## EXERCISE:
Please restate the listing that follows without changing anything.

+-------+

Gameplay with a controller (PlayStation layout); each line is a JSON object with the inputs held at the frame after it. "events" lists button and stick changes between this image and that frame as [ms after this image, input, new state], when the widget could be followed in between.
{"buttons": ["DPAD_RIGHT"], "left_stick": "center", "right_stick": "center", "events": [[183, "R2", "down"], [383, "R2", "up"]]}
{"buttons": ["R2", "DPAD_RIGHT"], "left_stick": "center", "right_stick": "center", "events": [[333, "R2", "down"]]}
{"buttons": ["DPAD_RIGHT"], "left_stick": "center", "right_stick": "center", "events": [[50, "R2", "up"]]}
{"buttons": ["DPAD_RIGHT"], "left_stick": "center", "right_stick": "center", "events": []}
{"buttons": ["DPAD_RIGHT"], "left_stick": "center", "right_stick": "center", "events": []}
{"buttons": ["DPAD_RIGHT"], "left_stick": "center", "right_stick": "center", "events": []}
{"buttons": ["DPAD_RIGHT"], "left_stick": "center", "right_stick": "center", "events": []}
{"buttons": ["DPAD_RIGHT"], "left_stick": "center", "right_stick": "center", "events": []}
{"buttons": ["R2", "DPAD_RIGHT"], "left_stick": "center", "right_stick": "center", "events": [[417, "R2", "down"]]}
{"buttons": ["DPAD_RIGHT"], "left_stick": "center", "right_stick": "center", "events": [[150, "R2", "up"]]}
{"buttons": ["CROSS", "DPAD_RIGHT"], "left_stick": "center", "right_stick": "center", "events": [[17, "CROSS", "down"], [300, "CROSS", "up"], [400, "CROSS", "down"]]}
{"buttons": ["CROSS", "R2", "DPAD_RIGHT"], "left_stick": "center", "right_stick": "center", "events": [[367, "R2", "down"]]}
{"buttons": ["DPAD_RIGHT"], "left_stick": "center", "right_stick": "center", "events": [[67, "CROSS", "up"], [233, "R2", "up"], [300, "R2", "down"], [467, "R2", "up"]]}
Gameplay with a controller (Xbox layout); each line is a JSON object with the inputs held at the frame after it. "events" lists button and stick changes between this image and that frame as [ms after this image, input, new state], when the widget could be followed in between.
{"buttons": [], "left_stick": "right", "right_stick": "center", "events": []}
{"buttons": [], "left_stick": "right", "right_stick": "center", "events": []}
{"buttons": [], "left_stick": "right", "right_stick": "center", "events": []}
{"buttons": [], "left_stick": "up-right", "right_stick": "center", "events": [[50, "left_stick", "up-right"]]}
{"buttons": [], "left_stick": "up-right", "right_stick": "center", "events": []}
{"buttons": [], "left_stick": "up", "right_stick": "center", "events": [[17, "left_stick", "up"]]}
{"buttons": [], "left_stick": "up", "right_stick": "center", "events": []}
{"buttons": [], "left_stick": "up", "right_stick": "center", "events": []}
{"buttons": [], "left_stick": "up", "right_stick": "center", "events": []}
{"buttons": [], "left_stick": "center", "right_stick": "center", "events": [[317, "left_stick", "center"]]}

+-------+

## YOUR SOLUTION:
Gameplay with a controller (PlayStation layout); each line is a JSON object with the inputs held at the frame after it. "events" lists button and stick changes between this image and that frame as [ms after this image, input, new state], when the widget could be followed in between.
{"buttons": ["DPAD_RIGHT"], "left_stick": "center", "right_stick": "center", "events": [[183, "R2", "down"], [383, "R2", "up"]]}
{"buttons": ["R2", "DPAD_RIGHT"], "left_stick": "center", "right_stick": "center", "events": [[333, "R2", "down"]]}
{"buttons": ["DPAD_RIGHT"], "left_stick": "center", "right_stick": "center", "events": [[50, "R2", "up"]]}
{"buttons": ["DPAD_RIGHT"], "left_stick": "center", "right_stick": "center", "events": []}
{"buttons": ["DPAD_RIGHT"], "left_stick": "center", "right_stick": "center", "events": []}
{"buttons": ["DPAD_RIGHT"], "left_stick": "center", "right_stick": "center", "events": []}
{"buttons": ["DPAD_RIGHT"], "left_stick": "center", "right_stick": "center", "events": []}
{"buttons": ["DPAD_RIGHT"], "left_stick": "center", "right_stick": "center", "events": []}
{"buttons": ["R2", "DPAD_RIGHT"], "left_stick": "center", "right_stick": "center", "events": [[417, "R2", "down"]]}
{"buttons": ["DPAD_RIGHT"], "left_stick": "center", "right_stick": "center", "events": [[150, "R2", "up"]]}
{"buttons": ["CROSS", "DPAD_RIGHT"], "left_stick": "center", "right_stick": "center", "events": [[17, "CROSS", "down"], [300, "CROSS", "up"], [400, "CROSS", "down"]]}
{"buttons": ["CROSS", "R2", "DPAD_RIGHT"], "left_stick": "center", "right_stick": "center", "events": [[367, "R2", "down"]]}
{"buttons": ["DPAD_RIGHT"], "left_stick": "center", "right_stick": "center", "events": [[67, "CROSS", "up"], [233, "R2", "up"], [300, "R2", "down"], [467, "R2", "up"]]}
Gameplay with a controller (Xbox layout); each line is a JSON object with the inputs held at the frame after it. "events" lists button and stick changes between this image and that frame as [ms after this image, input, new state], when the widget could be followed in between.
{"buttons": [], "left_stick": "right", "right_stick": "center", "events": []}
{"buttons": [], "left_stick": "right", "right_stick": "center", "events": []}
{"buttons": [], "left_stick": "right", "right_stick": "center", "events": []}
{"buttons": [], "left_stick": "up-right", "right_stick": "center", "events": [[50, "left_stick", "up-right"]]}
{"buttons": [], "left_stick": "up-right", "right_stick": "center", "events": []}
{"buttons": [], "left_stick": "up", "right_stick": "center", "events": [[17, "left_stick", "up"]]}
{"buttons": [], "left_stick": "up", "right_stick": "center", "events": []}
{"buttons": [], "left_stick": "up", "right_stick": "center", "events": []}
{"buttons": [], "left_stick": "up", "right_stick": "center", "events": []}
{"buttons": [], "left_stick": "center", "right_stick": "center", "events": [[317, "left_stick", "center"]]}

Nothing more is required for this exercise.